==== DOCUMENT TEXT ====

A judge nevertheless gave the officer permission to search a man’s home. That incident underlines a lesson that comes through clearly in a DOJ report published last week: The civil liberties guaranteed by the Bill of Rights are meaningless without an infrastructure of accountability that ensures those promises are kept.
The 90-page DOJ report lays out a litany of outrageous police abuses in Louisville, including illegal searches, unannounced home invasions, excessive force, and retaliation for speech protected by the First Amendment. Those abuses were tolerated and abetted by supervisors and judges who shirked their constitutional obligations.
In Louisville, the DOJ says, “search warrant applications routinely fail to demonstrate probable cause,” which requires “a reasonable belief, based on trustworthy information,” that police will find evidence of a crime. Affidavits commonly relied on boilerplate language instead of specific evidence, misused confidential informants, and failed to justify the breadth of the warrants that police were seeking.
Those deficiencies, which cut the heart out of the Fourth Amendment’s protection against “unreasonable searches and seizures,” might have been discovered by supervisors, in-house counsel, or prosecutors if they had reviewed the affidavits. But they did not, and judges rubber-stamped the warrants despite “glaring omissions.”
Police frequently were reckless in serving those warrants. They entered homes without announcing themselves or without giving residents enough time to respond, often at night, magnifying the danger that they would be mistaken for criminal intruders, with potentially deadly consequences.
Although Louisville banned no-knock warrants in 2020, officers retained the authority to barge into homes unannounced in “exigent circumstances,” a requirement that they often ignore. And although body cameras are widely available to Louisville officers, they were used to document just 10% of the residential searches that the DOJ examined.
The Fourth Amendment violations identified by the DOJ also included illegally prolonged, pretextual traffic stops and unjustified pat-downs of pedestrians. The report notes that officers “unlawfully stop, frisk, detain, search, and arrest people during street enforcement activities,” targeting innocent individuals without probable cause or reasonable suspicion.
The DOJ found that Louisville officers suddenly and unnecessarily escalate police encounters and “routinely use force disproportionate to the threat or resistance posed,” including gratuitous takedowns, chokeholds, electric shocks and dog bites. These assaults against unarmed, nonresisting and restrained suspects look more like punishment for contempt of cop than the legitimate use of appropriate force.
In one representative incident, an officer encountered an intoxicated woman who was “screaming and crying while sitting on her friend’s lawn.” Within 90 seconds, he pushed her to the ground and held her there with his foot, saying, “I’ve had enough of you.”
After the wailing woman “tried to bite the outside of his shoe,” the officer flew “into a frenzy” and “struck the woman’s face over and over again with his flashlight.” Later he told a supervisor that he had “beat the s—” out of the woman — who was 5 feet tall and weighed all of 110 pounds — and lost track of how many times he hit her.
“Despite using clearly excessive force,” the DOJ says, “the officer faced no discipline.” That outcome was typical, the DOJ found: Use-of-force investigations were “perfunctory” and biased, absolving police of responsibility for appalling brutality.
During the last six years, the report notes, Louisville’s government “has paid more than $40 million to resolve claims of police misconduct.” That financial cost is just the tip of the awful iceberg that formed in an environment coldly indifferent to flagrant constitutional violations.

====

- _PROBLEM 1_:
Answer these questions using the article on the DOJ report about Louisville police:
(a) How many pages long is the DOJ report?
(b) What percentage of the residential searches examined by the DOJ were documented with body cameras?
(c) How much has Louisville's government paid during the last six years to resolve claims of police misconduct?

==== RECORDS SHOWN ====

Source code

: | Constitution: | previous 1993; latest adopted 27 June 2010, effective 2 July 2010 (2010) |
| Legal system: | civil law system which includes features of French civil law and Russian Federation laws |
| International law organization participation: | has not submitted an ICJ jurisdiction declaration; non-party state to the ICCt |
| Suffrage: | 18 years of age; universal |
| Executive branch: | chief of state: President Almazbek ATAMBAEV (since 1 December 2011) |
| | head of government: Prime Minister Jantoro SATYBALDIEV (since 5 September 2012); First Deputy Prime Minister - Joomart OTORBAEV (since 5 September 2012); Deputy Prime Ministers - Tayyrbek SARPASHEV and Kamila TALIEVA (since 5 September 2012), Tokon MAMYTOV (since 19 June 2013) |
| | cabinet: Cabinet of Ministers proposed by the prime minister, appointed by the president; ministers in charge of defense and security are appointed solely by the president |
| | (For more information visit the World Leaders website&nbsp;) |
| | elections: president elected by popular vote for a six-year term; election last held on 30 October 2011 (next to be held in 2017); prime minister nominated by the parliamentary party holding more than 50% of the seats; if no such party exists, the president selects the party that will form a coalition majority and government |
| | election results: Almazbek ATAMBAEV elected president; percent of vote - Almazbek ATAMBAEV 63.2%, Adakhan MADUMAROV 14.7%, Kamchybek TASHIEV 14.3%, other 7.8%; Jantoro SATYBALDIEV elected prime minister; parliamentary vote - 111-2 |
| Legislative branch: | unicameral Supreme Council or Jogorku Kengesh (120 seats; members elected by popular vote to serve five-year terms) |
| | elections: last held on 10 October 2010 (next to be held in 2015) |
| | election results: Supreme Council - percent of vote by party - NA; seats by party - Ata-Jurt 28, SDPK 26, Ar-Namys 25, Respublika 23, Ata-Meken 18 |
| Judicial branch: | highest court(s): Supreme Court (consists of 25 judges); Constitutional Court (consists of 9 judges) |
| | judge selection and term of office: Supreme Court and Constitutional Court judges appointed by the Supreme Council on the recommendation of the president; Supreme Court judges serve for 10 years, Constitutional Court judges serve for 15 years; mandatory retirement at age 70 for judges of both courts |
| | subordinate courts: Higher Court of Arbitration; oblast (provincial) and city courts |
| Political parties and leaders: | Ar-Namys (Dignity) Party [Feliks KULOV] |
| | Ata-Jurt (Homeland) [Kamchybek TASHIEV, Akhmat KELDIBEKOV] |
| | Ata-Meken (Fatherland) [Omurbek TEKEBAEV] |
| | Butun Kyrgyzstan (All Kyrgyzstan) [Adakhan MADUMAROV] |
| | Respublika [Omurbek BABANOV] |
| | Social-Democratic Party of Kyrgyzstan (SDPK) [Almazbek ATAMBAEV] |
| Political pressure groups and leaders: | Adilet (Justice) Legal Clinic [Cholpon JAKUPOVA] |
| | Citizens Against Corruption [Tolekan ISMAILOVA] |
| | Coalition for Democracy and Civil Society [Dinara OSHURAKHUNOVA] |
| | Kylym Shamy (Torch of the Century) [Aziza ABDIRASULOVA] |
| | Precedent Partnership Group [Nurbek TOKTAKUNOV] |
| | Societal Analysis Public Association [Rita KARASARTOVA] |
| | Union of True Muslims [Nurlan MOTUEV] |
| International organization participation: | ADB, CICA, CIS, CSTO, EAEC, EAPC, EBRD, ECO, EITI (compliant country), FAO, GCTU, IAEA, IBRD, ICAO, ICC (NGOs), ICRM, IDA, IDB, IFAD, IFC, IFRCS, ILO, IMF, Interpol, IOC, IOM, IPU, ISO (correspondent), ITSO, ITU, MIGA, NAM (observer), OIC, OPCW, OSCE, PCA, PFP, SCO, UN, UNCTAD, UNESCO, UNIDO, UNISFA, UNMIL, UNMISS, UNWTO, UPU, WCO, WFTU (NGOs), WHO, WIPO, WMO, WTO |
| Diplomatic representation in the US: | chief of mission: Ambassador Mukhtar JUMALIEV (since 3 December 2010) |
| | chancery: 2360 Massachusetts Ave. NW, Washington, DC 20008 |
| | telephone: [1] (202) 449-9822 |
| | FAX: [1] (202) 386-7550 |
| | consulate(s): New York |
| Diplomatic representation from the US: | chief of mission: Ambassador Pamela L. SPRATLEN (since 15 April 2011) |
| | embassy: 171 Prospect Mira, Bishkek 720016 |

====

- _PROBLEM 2_:
Pick out each line of the records containing the word "branch".

- _TASK RESULT 1_:
(a) 90 pages
(b) 10%
(c) More than $40 million

- _TASK RESULT 2_:
| Executive branch: | chief of state: President Almazbek ATAMBAEV (since 1 December 2011) |
| Legislative branch: | unicameral Supreme Council or Jogorku Kengesh (120 seats; members elected by popular vote to serve five-year terms) |
| Judicial branch: | highest court(s): Supreme Court (consists of 25 judges); Constitutional Court (consists of 9 judges) |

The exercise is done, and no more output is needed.